When did it become appropriate for billionaires to set educational policy? Has it been occurring in incremental steps and this is the last grasp of control? There is a theory why this "concern" about the "educational crisis" is being addressed by the billionaire community. When the dotcom bubble burst, the next area to make money was in...education. It probably has less to do with a desire to "help the children" as it is to "make money". In fact, Scott Joftus, closely aligned with Bill Gates and his foundation since the early years of 2000, had this to say about education in an article aptly titled "Is the Stimulus Really "No Consultant Left Behind" "?:
That metaphor is an apt one for the market as well. In the fall of 2009, Mr. Joftus was contacted by a former contractor who was working for Global Partnership Schools, a new school turnaround venture funded by GEMS Education, a Dubai-based company founded by entrepreneur Sunny Varkey. The caller was hoping to obtain copies of Mr. Joftus’ contract for school improvement services in Kansas.

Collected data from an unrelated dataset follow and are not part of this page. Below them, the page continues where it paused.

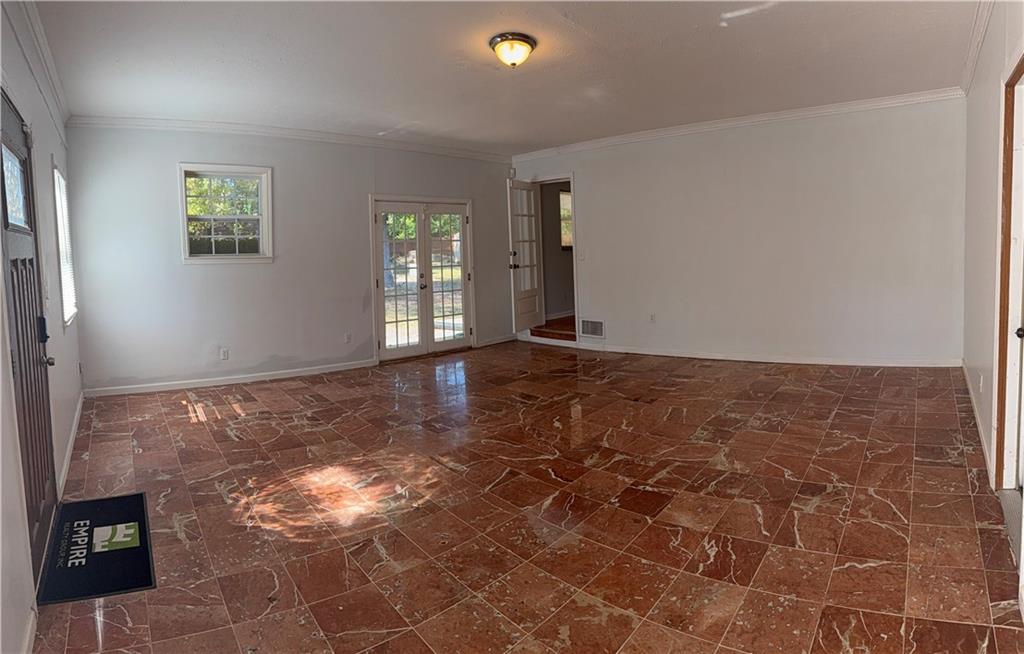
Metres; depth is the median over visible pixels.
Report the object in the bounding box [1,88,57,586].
front door
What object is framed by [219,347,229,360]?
wall socket
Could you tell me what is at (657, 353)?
baseboard
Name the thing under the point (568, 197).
hallway window
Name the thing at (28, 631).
baseboard
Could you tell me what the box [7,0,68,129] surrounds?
crown molding
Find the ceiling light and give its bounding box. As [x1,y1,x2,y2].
[489,32,536,66]
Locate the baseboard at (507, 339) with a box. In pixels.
[477,334,515,347]
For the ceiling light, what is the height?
0.158 m
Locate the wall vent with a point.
(596, 326)
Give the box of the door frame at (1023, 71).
[992,54,1023,486]
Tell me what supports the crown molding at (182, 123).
attached to the back wall at (169, 158)
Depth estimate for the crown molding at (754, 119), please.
5.72 m
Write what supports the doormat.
on the floor at (182, 425)
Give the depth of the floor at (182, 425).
2.62 m
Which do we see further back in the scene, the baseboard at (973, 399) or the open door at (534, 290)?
the open door at (534, 290)
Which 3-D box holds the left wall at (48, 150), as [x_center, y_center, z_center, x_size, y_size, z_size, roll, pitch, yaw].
[-1.949,-0.301,2.062,6.118,2.778,0.187,4,8,44]
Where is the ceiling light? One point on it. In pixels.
(526, 41)
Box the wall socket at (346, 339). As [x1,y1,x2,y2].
[344,332,351,343]
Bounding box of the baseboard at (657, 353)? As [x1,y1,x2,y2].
[536,340,964,368]
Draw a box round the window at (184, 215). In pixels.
[177,162,273,263]
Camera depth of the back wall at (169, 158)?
5.59 m
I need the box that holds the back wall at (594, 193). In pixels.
[508,93,966,365]
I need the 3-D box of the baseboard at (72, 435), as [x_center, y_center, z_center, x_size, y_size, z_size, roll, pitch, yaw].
[-3.251,0.843,3.751,2.495,0.096,0.022,4,8,44]
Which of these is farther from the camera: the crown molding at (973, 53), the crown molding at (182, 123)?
the crown molding at (182, 123)
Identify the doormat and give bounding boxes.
[37,491,154,605]
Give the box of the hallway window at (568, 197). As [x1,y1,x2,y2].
[559,190,572,248]
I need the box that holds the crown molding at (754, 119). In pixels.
[512,86,967,160]
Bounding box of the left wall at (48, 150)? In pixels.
[0,0,82,653]
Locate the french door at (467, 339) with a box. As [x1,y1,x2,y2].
[371,196,474,360]
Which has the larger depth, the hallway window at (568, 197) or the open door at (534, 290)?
the hallway window at (568, 197)
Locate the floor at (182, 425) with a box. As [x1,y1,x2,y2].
[29,340,1021,653]
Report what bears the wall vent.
attached to the back wall at (594, 193)
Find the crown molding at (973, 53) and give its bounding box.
[958,0,993,94]
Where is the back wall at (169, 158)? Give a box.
[63,123,518,395]
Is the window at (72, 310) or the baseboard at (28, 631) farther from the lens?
the window at (72, 310)
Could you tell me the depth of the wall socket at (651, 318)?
6.24 m
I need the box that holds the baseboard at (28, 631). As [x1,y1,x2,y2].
[21,606,37,653]
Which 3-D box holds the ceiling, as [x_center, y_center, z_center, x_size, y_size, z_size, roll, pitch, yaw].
[0.136,-2.011,3.658,6.645,0.124,6.293,4,8,44]
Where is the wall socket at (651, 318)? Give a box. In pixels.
[649,313,655,322]
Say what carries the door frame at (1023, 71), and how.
in the right wall at (993, 152)
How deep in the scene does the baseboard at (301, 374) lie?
5.55 m
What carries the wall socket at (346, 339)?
attached to the back wall at (169, 158)
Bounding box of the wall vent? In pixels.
[580,319,604,337]
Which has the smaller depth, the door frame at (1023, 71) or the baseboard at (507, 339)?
the door frame at (1023, 71)
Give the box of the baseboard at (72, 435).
[56,390,83,496]
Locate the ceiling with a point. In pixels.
(720, 37)
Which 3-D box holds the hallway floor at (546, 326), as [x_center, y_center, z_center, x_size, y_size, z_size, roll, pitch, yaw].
[1.215,0.112,8.336,2.144,0.215,1.926,4,8,44]
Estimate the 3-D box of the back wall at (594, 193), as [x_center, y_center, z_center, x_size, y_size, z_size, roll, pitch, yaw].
[2.266,-0.974,6.421,5.207,2.739,0.169,4,8,44]
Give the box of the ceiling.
[26,0,980,153]
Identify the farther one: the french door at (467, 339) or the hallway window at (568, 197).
the hallway window at (568, 197)
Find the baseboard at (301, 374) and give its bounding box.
[82,360,375,397]
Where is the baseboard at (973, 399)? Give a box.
[962,363,993,485]
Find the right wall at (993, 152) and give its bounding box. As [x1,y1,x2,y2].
[962,0,1023,538]
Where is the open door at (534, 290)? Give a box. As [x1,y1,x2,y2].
[507,178,543,331]
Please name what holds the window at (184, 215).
in the back wall at (169, 158)
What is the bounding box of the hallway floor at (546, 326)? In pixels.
[529,315,575,341]
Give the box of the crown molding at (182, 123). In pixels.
[64,114,511,160]
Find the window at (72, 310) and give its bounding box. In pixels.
[51,160,77,327]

“You know we’re in a new era when school turnaround firms in the U.S. are being funded out of the Middle East,” Joftus said. “To me, that says there’s money to be made. I call this period the Wild West in education.”

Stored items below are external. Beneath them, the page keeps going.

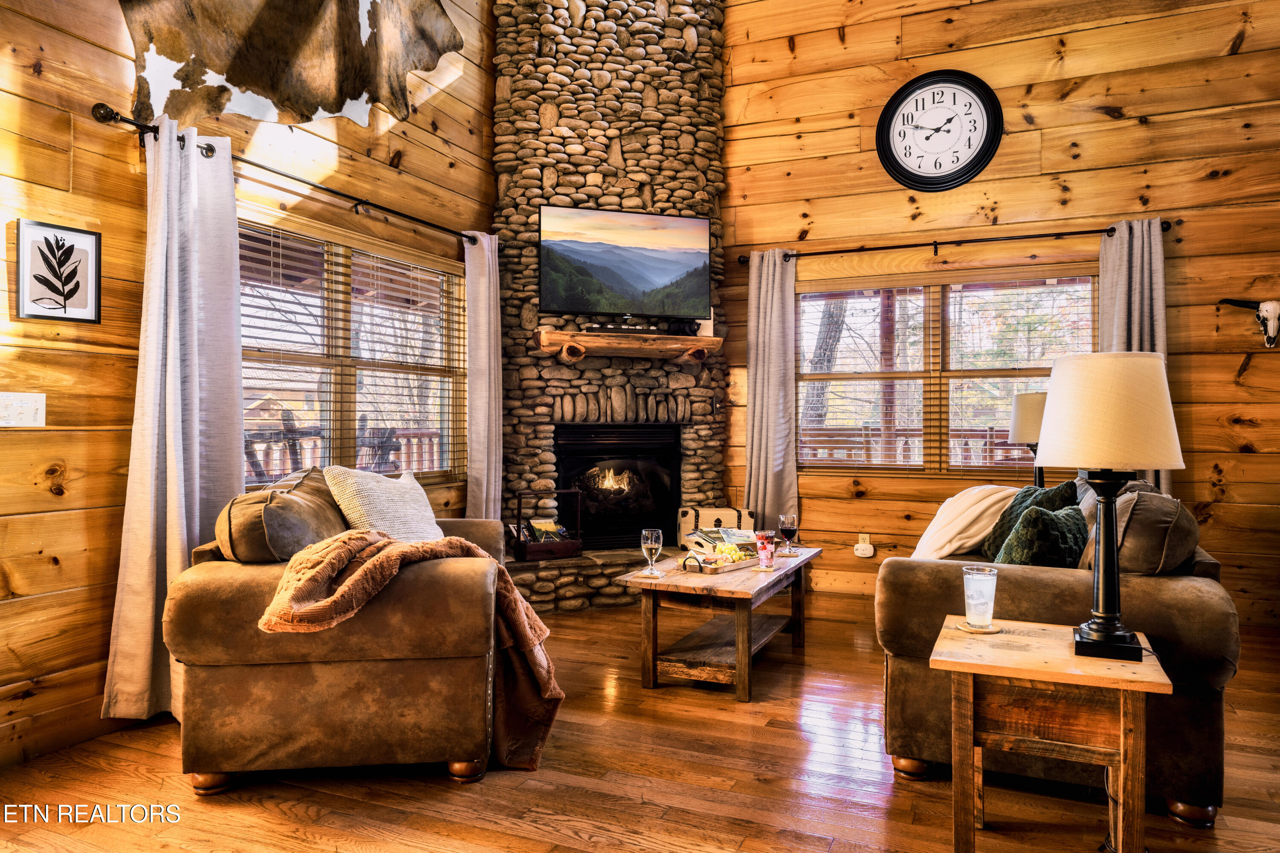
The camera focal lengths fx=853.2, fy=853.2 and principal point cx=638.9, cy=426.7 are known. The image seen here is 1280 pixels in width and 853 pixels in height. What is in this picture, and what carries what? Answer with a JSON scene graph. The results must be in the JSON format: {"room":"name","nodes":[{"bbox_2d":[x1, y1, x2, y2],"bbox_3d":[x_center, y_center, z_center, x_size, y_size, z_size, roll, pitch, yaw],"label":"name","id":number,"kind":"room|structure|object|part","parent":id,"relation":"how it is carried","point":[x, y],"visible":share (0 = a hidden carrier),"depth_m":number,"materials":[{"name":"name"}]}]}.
{"room":"living room","nodes":[
{"label":"living room","id":0,"kind":"room"},
{"bbox_2d":[0,0,496,772],"bbox_3d":[-1.953,-0.942,3.210,0.163,4.126,5.972,0,0,24],"label":"left wall","id":1,"kind":"structure","parent":0,"point":[116,152],"depth_m":3.09,"materials":[{"name":"brown wood"}]},
{"bbox_2d":[0,391,46,427],"bbox_3d":[-2.091,-0.056,2.872,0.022,0.116,0.146,0,0,24],"label":"light switch","id":2,"kind":"object","parent":1,"relation":"attached to","point":[13,404],"visible":0.97,"depth_m":2.88,"materials":[{"name":"white plastic"}]},
{"bbox_2d":[13,219,101,323],"bbox_3d":[-2.043,-0.534,3.000,0.024,0.340,0.277,0,0,24],"label":"framed picture","id":3,"kind":"object","parent":1,"relation":"attached to","point":[38,279],"visible":0.99,"depth_m":2.99,"materials":[{"name":"black"}]},
{"bbox_2d":[116,0,465,132],"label":"cowhide","id":4,"kind":"object","parent":1,"relation":"attached to","point":[311,108],"visible":0.98,"depth_m":3.93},
{"bbox_2d":[89,101,498,246],"bbox_3d":[-1.431,-1.114,4.143,0.136,0.074,2.532,0,0,24],"label":"curtain rod","id":5,"kind":"object","parent":1,"relation":"attached to","point":[138,125],"visible":0.85,"depth_m":3.70,"materials":[{"name":"black metal"}]},
{"bbox_2d":[103,118,246,721],"bbox_3d":[-1.734,-0.026,3.294,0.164,2.265,0.581,0,0,24],"label":"curtain","id":6,"kind":"object","parent":5,"relation":"hanging from","point":[176,528],"visible":0.86,"depth_m":3.26,"materials":[{"name":"fabric"}]},
{"bbox_2d":[463,232,503,522],"bbox_3d":[-0.919,-0.071,5.052,0.130,2.201,0.367,0,0,24],"label":"curtain","id":7,"kind":"object","parent":5,"relation":"hanging from","point":[484,491],"visible":0.81,"depth_m":5.02,"materials":[{"name":"fabric"}]},
{"bbox_2d":[237,210,465,490],"bbox_3d":[-1.489,-0.289,4.397,0.144,1.293,1.859,0,0,24],"label":"left window","id":8,"kind":"structure","parent":1,"relation":"in","point":[331,406],"depth_m":4.42,"materials":[{"name":"brown"}]},
{"bbox_2d":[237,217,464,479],"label":"window blind","id":9,"kind":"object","parent":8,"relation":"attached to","point":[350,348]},
{"bbox_2d":[0,598,1279,852],"bbox_3d":[0.541,1.162,2.168,5.500,0.100,6.676,0,0,24],"label":"floor","id":10,"kind":"structure","parent":0,"point":[439,792],"depth_m":2.64,"materials":[{"name":"brown wood"}]},
{"bbox_2d":[163,477,539,791],"bbox_3d":[-0.987,0.650,3.282,1.020,0.903,1.515,0,0,-6],"label":"armchair","id":11,"kind":"object","parent":10,"relation":"on","point":[259,705],"visible":0.82,"depth_m":2.63,"materials":[{"name":"brown"}]},
{"bbox_2d":[218,466,349,563],"bbox_3d":[-1.252,0.343,3.055,0.351,0.350,0.671,0,0,-6],"label":"brown pillow","id":12,"kind":"object","parent":11,"relation":"on","point":[324,503],"visible":0.79,"depth_m":2.82,"materials":[{"name":"brown fabric"}]},
{"bbox_2d":[324,465,444,542],"bbox_3d":[-0.979,0.357,3.359,0.334,0.408,0.572,0,0,10],"label":"white pillow","id":13,"kind":"object","parent":11,"relation":"on","point":[422,493],"visible":0.78,"depth_m":3.22,"materials":[{"name":"fabric"}]},
{"bbox_2d":[259,527,564,772],"bbox_3d":[-0.667,0.696,2.660,0.814,0.659,0.436,0,0,-14],"label":"throw blanket","id":14,"kind":"object","parent":11,"relation":"on","point":[379,560],"visible":0.87,"depth_m":2.60,"materials":[{"name":"fabric"}]},
{"bbox_2d":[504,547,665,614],"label":"stone hearth","id":15,"kind":"object","parent":10,"relation":"on","point":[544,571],"visible":0.39,"depth_m":5.09,"materials":[{"name":"stone"}]},
{"bbox_2d":[493,0,733,612],"bbox_3d":[-0.165,-1.095,5.572,1.494,4.499,1.538,0,0,24],"label":"stone fireplace","id":16,"kind":"object","parent":10,"relation":"on","point":[679,65],"visible":0.64,"depth_m":5.55,"materials":[{"name":"stone"}]},
{"bbox_2d":[512,489,583,560],"bbox_3d":[-0.561,0.591,5.180,0.376,0.407,0.227,0,0,-25],"label":"wooden crate","id":17,"kind":"object","parent":16,"relation":"on","point":[554,545],"visible":0.91,"depth_m":5.10,"materials":[{"name":"brown wood"}]},
{"bbox_2d":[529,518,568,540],"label":"book","id":18,"kind":"object","parent":17,"relation":"in","point":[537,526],"visible":0.7,"depth_m":5.11,"materials":[{"name":"paper"}]},
{"bbox_2d":[554,421,680,550],"bbox_3d":[-0.200,0.399,5.822,0.753,0.881,0.639,0,0,24],"label":"fireplace insert","id":19,"kind":"object","parent":16,"relation":"in","point":[652,431],"visible":0.89,"depth_m":5.75,"materials":[{"name":"black glass"}]},
{"bbox_2d":[538,205,712,318],"bbox_3d":[-0.097,-1.011,5.337,1.091,0.662,0.170,0,0,-20],"label":"television","id":20,"kind":"object","parent":16,"relation":"attached to","point":[670,264],"visible":0.99,"depth_m":5.28,"materials":[{"name":"black"}]},
{"bbox_2d":[535,328,724,362],"bbox_3d":[-0.047,-0.493,5.422,1.281,0.148,0.276,0,0,-20],"label":"mantel shelf","id":21,"kind":"object","parent":16,"relation":"attached to","point":[557,334],"visible":0.96,"depth_m":5.30,"materials":[{"name":"brown wood"}]},
{"bbox_2d":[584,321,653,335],"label":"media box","id":22,"kind":"object","parent":21,"relation":"on","point":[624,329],"visible":0.86,"depth_m":5.24,"materials":[{"name":"black"}]},
{"bbox_2d":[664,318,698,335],"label":"bear figurine","id":23,"kind":"object","parent":21,"relation":"on","point":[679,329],"visible":0.75,"depth_m":5.37,"materials":[{"name":"black"}]},
{"bbox_2d":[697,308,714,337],"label":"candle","id":24,"kind":"object","parent":21,"relation":"on","point":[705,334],"visible":0.58,"depth_m":5.42,"materials":[{"name":"white wax"}]},
{"bbox_2d":[676,506,755,549],"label":"suitcase","id":25,"kind":"object","parent":16,"relation":"on","point":[695,513],"visible":0.68,"depth_m":5.27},
{"bbox_2d":[616,544,822,702],"bbox_3d":[0.414,0.875,4.017,0.650,0.466,1.202,0,0,24],"label":"coffee table","id":26,"kind":"object","parent":10,"relation":"on","point":[785,571],"visible":0.87,"depth_m":3.65,"materials":[{"name":"brown wood"}]},
{"bbox_2d":[640,527,663,577],"bbox_3d":[0.050,0.543,3.680,0.091,0.206,0.091,0,0,24],"label":"wine glass","id":27,"kind":"object","parent":26,"relation":"on","point":[644,533],"visible":0.99,"depth_m":3.65,"materials":[{"name":"clear glass"}]},
{"bbox_2d":[674,546,761,574],"bbox_3d":[0.372,0.610,3.927,0.252,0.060,0.458,0,0,41],"label":"serving tray","id":28,"kind":"object","parent":26,"relation":"on","point":[715,568],"visible":0.75,"depth_m":3.84,"materials":[{"name":"brown wood"}]},
{"bbox_2d":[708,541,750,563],"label":"grapes","id":29,"kind":"object","parent":28,"relation":"on","point":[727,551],"visible":0.72,"depth_m":3.98,"materials":[{"name":"yellow food"}]},
{"bbox_2d":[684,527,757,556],"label":"magazine stack","id":30,"kind":"object","parent":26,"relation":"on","point":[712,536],"visible":0.76,"depth_m":4.14,"materials":[{"name":"paper"}]},
{"bbox_2d":[753,529,776,570],"bbox_3d":[0.562,0.554,3.808,0.094,0.174,0.093,0,0,24],"label":"glass","id":31,"kind":"object","parent":26,"relation":"on","point":[762,538],"visible":1,"depth_m":3.78,"materials":[{"name":"glass"}]},
{"bbox_2d":[777,513,798,556],"bbox_3d":[0.742,0.541,4.265,0.091,0.214,0.090,0,0,24],"label":"wine glass","id":32,"kind":"object","parent":26,"relation":"on","point":[785,526],"visible":0.99,"depth_m":4.23,"materials":[{"name":"glass"}]},
{"bbox_2d":[933,618,1167,852],"bbox_3d":[1.023,0.836,2.166,0.473,0.556,0.516,0,0,24],"label":"side table","id":33,"kind":"object","parent":10,"relation":"on","point":[1066,675],"visible":0.93,"depth_m":2.01,"materials":[{"name":"brown wood"}]},
{"bbox_2d":[955,619,1001,633],"bbox_3d":[0.934,0.550,2.350,0.114,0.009,0.115,0,0,24],"label":"coaster","id":34,"kind":"object","parent":33,"relation":"on","point":[993,630],"visible":0.7,"depth_m":2.32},
{"bbox_2d":[962,566,998,630],"bbox_3d":[0.938,0.475,2.349,0.097,0.165,0.097,0,0,24],"label":"water glass","id":35,"kind":"object","parent":33,"relation":"on","point":[983,593],"visible":0.99,"depth_m":2.31,"materials":[{"name":"clear glass"}]},
{"bbox_2d":[1037,352,1184,662],"bbox_3d":[1.168,0.195,2.131,0.327,0.755,0.327,0,0,24],"label":"table lamp","id":36,"kind":"object","parent":33,"relation":"on","point":[1123,638],"visible":0.99,"depth_m":2.05,"materials":[{"name":"beige fabric"}]},
{"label":"lamp shade","id":37,"kind":"part","parent":36,"relation":"part of","materials":[{"name":"beige fabric"}]},
{"bbox_2d":[872,481,1237,828],"bbox_3d":[1.559,0.664,3.353,0.973,0.881,1.911,0,0,24],"label":"sofa","id":38,"kind":"object","parent":10,"relation":"on","point":[1188,600],"visible":0.55,"depth_m":2.53,"materials":[{"name":"brown"}]},
{"bbox_2d":[912,484,1021,560],"bbox_3d":[1.384,0.431,3.613,0.440,0.370,0.477,0,0,37],"label":"white blanket","id":39,"kind":"object","parent":38,"relation":"on","point":[978,511],"visible":0.72,"depth_m":3.47,"materials":[{"name":"fabric"}]},
{"bbox_2d":[977,482,1078,557],"bbox_3d":[1.580,0.419,3.449,0.287,0.390,0.443,0,0,1],"label":"green pillow","id":40,"kind":"object","parent":38,"relation":"on","point":[1010,518],"visible":0.38,"depth_m":3.39,"materials":[{"name":"green fabric"}]},
{"bbox_2d":[994,503,1091,568],"bbox_3d":[1.382,0.433,2.907,0.308,0.331,0.415,0,0,24],"label":"green pillow","id":41,"kind":"object","parent":38,"relation":"on","point":[1066,518],"visible":0.57,"depth_m":2.78,"materials":[{"name":"green fabric"}]},
{"bbox_2d":[1075,486,1200,575],"bbox_3d":[1.640,0.388,2.816,0.329,0.379,0.584,0,0,24],"label":"back cushion","id":42,"kind":"object","parent":38,"relation":"on","point":[1148,508],"visible":0.62,"depth_m":2.60,"materials":[{"name":"fabric"}]},
{"bbox_2d":[718,0,1279,633],"bbox_3d":[2.076,-1.046,5.203,5.108,4.330,0.160,0,0,24],"label":"back wall","id":43,"kind":"structure","parent":0,"point":[853,48],"depth_m":4.99,"materials":[{"name":"brown wood"}]},
{"bbox_2d":[853,533,874,557],"bbox_3d":[1.393,0.741,5.297,0.112,0.124,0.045,0,0,24],"label":"wall socket","id":44,"kind":"object","parent":43,"relation":"attached to","point":[865,556],"visible":0.98,"depth_m":5.28,"materials":[{"name":"white plastic"}]},
{"bbox_2d":[876,68,1003,191],"bbox_3d":[1.821,-1.806,5.210,0.727,0.755,0.057,0,0,24],"label":"wall clock","id":45,"kind":"object","parent":43,"relation":"attached to","point":[988,128],"visible":0.99,"depth_m":5.21,"materials":[{"name":"black"}]},
{"bbox_2d":[796,266,1100,474],"bbox_3d":[1.871,-0.314,5.368,1.848,1.268,0.131,0,0,24],"label":"right window","id":46,"kind":"structure","parent":43,"relation":"in","point":[938,389],"depth_m":5.38,"materials":[{"name":"brown"}]},
{"bbox_2d":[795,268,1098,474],"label":"window blind","id":47,"kind":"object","parent":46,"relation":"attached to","point":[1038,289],"visible":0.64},
{"bbox_2d":[735,218,1170,264],"bbox_3d":[1.798,-1.104,5.158,2.419,0.076,0.132,0,0,24],"label":"curtain rod","id":48,"kind":"object","parent":43,"relation":"attached to","point":[950,242],"visible":0.89,"depth_m":5.07,"materials":[{"name":"black metal"}]},
{"bbox_2d":[744,250,798,529],"bbox_3d":[0.854,-0.151,5.545,0.382,2.037,0.126,0,0,24],"label":"curtain","id":49,"kind":"object","parent":48,"relation":"hanging from","point":[760,478],"visible":0.87,"depth_m":5.55,"materials":[{"name":"fabric"}]},
{"bbox_2d":[1097,217,1169,486],"bbox_3d":[2.745,-0.223,4.732,0.392,1.858,0.118,0,0,24],"label":"curtain","id":50,"kind":"object","parent":48,"relation":"hanging from","point":[1118,240],"visible":0.41,"depth_m":4.74,"materials":[{"name":"grey fabric"}]},
{"bbox_2d":[1220,297,1279,346],"bbox_3d":[3.359,-0.558,4.538,0.462,0.273,0.117,0,0,24],"label":"skull","id":51,"kind":"object","parent":43,"relation":"attached to","point":[1273,327],"visible":0.98,"depth_m":4.52,"materials":[{"name":"white"}]},
{"bbox_2d":[1008,389,1047,486],"bbox_3d":[2.160,0.167,4.564,0.335,0.720,0.333,0,0,24],"label":"table lamp","id":52,"kind":"object","parent":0,"point":[1028,399],"visible":0.57,"depth_m":4.49,"materials":[{"name":"beige fabric"}]},
{"label":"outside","id":53,"kind":"structure","parent":0,"visible":0},
{"label":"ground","id":54,"kind":"structure","parent":53,"visible":0},
{"bbox_2d":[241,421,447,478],"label":"deck railing","id":55,"kind":"object","parent":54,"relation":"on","point":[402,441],"visible":0.28,"depth_m":7.14,"materials":[{"name":"brown wood"}]},
{"bbox_2d":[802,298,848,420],"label":"tree","id":56,"kind":"object","parent":54,"relation":"on","point":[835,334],"visible":0.25,"depth_m":11.43,"materials":[{"name":"plant"}]},
{"bbox_2d":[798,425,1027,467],"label":"deck railing","id":57,"kind":"object","parent":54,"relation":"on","point":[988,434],"visible":0.28,"depth_m":7.40,"materials":[{"name":"wood"}]}
]}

"There's money to be made...and school turnaround firms in the US are being funded out of the Middle East...there's money to be made". Does anyone still believe this is all for the children?
Bill Gates is eating the Constitution and buying the players to implement the change HE wants for HIS ends. He and his cronies will become quite wealthy and powerful. The taxpayers, students and parents...schools, administrators, teachers....well, they'll be operating under one man's vision. And the irony is our tax dollars are funding a plan in which we had no voice and works against individualism and true education. This is not how a republic is to operate, is it? And why is our government complicit in this plan?